The deal is also an opportunity for Airbnb to expand the accommodations in its network. In 2017, the company acquired Canadian company Luxury Retreats to enter the luxury market. Last year, Airbnb made it easier for boutique hotels to list on its platform and launched a loyalty program for travelers. The company now hosts 6 million listings and some 48,000 boutique hotels. Bringing more hotels into its network will give Airbnb a steadier supply of accommodations year-round. HotelTonight’s focus on deal-finding means it can also maintain its reputation as an affordable travel platform.

Of course, Airbnb won’t be inviting all hotels onto its platform. CEO Brian Chesky has repeatedly maintained that he wants Airbnb to be a curated travel platform. When the company announced its hotel listing expansion last year, it was explicitly courting boutiques. That opens up an interesting opportunity for independent hoteliers, one that is likely to upset industry stalwarts.

Historically, independent hotels set themselves up as franchises in order to access a steady supply of bookings, hospitality consultant Bjorn Hanson says. But franchising, rather than operating an independent hotel, is quite expensive. “If you’re an owner, even if you pick one of the cheapest brands, you still have to pay 10% of revenue and as much as 16%,” says Hanson. As an example, the franchise fee to open and operate a Courtyard Marriott is $500 per room or $60,000, according to its website. Additionally, franchise owners are expected to plunk down between $7 million and $10 million to get their hotels up to standard (franchises have to obey strict rules around decor and operation).
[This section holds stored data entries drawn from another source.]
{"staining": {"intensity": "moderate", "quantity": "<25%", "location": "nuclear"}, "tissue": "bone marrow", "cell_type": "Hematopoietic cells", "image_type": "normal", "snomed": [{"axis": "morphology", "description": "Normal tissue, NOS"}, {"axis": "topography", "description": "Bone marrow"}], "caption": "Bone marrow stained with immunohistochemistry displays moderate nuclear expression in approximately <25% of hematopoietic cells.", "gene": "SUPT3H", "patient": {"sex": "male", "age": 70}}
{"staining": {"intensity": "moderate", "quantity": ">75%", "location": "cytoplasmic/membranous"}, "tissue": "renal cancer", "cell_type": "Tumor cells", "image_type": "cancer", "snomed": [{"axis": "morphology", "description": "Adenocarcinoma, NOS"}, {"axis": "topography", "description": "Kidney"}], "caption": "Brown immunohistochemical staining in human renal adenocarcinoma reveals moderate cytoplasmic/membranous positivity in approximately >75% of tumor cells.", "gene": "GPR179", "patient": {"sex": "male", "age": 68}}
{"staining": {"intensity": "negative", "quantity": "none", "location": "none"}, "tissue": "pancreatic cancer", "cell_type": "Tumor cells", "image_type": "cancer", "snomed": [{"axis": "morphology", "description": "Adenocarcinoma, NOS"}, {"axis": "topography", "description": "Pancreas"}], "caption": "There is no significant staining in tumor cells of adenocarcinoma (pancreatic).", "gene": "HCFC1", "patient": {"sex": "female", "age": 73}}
With the proliferation of online travel agencies and now Airbnb’s further expansion into hotels, they have another option: Open an independent hotel and keep all the revenues. Savvy hoteliers can rely on such platforms for distribution rather than on the power of the brand it’s franchised under. And independents might be more popular than traditional brands. Data from Expedia in July 2018, indicated that indies had better overall revenue growth in the last two years than traditional big brands.

A final note on the acquisition: This is the second big announcement Airbnb has made this year. Last month it hired Fred Reid, former CEO of Virgin America, to lead global transportation. There has been long-standing curiosity about when the company will go public. Perhaps this is the a tee-up for a 2020 IPO.